● Your instructions: Leaving the pictures aside, transcribe the data below exactly.

● Dataset records:
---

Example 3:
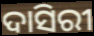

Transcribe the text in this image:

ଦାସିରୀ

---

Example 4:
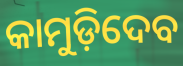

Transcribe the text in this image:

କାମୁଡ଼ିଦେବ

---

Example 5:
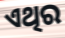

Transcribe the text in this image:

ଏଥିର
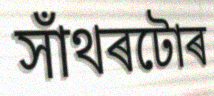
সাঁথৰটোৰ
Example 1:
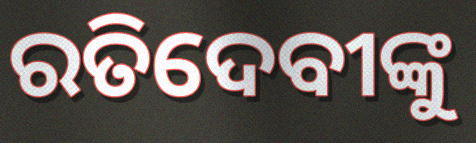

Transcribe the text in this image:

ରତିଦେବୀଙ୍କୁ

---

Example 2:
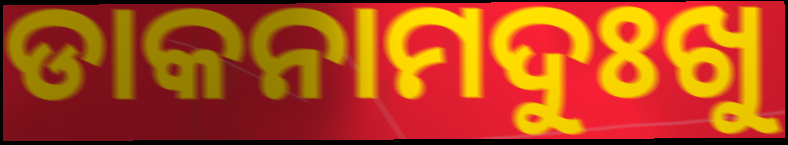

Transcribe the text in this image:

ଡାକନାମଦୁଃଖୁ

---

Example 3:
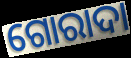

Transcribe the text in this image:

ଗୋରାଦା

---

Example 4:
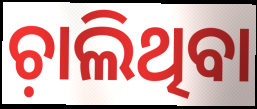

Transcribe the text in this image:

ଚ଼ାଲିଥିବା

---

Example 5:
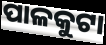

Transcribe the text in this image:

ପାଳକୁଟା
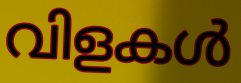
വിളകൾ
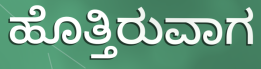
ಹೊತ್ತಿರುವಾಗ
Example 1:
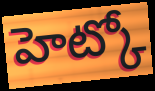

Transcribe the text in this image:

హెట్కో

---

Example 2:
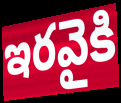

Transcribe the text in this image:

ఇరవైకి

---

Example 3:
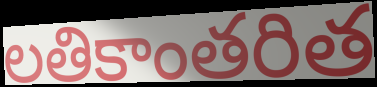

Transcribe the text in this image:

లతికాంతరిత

● Answer for the task:
---

Example 3:

Transcribe the text in this image:

ଦାସିରୀ

---

Example 4:

Transcribe the text in this image:

କାମୁଡ଼ିଦେବ

---

Example 5:

Transcribe the text in this image:

ଏଥିର
সাঁথৰটোৰ
Example 1:

Transcribe the text in this image:

ରତିଦେବୀଙ୍କୁ

---

Example 2:

Transcribe the text in this image:

ଡାକନାମଦୁଃଖୁ

---

Example 3:

Transcribe the text in this image:

ଗୋରାଦା

---

Example 4:

Transcribe the text in this image:

ଚ଼ାଲିଥିବା

---

Example 5:

Transcribe the text in this image:

ପାଳକୁଟା
വിളകൾ
ಹೊತ್ತಿರುವಾಗ
Example 1:

Transcribe the text in this image:

హెట్కో

---

Example 2:

Transcribe the text in this image:

ఇరవైకి

---

Example 3:

Transcribe the text in this image:

లతికాంతరిత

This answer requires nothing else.